Task details =
Look through the data below for the line with "628 357 10.56", and transcribe it exactly together with each line after it up to and including the line with "16 129 2364". Give nothing else.

Collected data

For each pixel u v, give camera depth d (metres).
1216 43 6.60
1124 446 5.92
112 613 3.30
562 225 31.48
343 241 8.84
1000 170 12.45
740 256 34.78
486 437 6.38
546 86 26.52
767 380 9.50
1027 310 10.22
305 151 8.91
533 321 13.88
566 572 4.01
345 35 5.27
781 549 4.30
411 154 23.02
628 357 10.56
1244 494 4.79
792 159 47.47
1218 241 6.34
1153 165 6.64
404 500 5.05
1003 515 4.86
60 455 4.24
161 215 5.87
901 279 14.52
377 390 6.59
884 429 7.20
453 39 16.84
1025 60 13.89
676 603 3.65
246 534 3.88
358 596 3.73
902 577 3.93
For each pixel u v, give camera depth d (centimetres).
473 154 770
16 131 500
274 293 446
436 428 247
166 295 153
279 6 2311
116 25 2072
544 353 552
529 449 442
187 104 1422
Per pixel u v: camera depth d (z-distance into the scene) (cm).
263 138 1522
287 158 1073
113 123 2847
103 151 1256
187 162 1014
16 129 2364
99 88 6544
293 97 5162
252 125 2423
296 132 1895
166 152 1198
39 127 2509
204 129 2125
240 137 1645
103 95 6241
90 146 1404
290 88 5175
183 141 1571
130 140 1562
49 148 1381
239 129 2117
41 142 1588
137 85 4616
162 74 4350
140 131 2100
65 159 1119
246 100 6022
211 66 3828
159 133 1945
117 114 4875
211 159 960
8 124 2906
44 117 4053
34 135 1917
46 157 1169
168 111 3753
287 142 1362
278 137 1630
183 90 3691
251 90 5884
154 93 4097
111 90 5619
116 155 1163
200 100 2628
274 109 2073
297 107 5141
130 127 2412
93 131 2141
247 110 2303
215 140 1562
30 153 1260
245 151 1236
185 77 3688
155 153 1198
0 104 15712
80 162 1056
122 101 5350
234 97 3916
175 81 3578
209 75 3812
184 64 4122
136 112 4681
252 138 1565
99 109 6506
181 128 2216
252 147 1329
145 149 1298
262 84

Task solution =
628 357 10.56
1244 494 4.79
792 159 47.47
1218 241 6.34
1153 165 6.64
404 500 5.05
1003 515 4.86
60 455 4.24
161 215 5.87
901 279 14.52
377 390 6.59
884 429 7.20
453 39 16.84
1025 60 13.89
676 603 3.65
246 534 3.88
358 596 3.73
902 577 3.93
For each pixel u v, give camera depth d (centimetres).
473 154 770
16 131 500
274 293 446
436 428 247
166 295 153
279 6 2311
116 25 2072
544 353 552
529 449 442
187 104 1422
Per pixel u v: camera depth d (z-distance into the scene) (cm).
263 138 1522
287 158 1073
113 123 2847
103 151 1256
187 162 1014
16 129 2364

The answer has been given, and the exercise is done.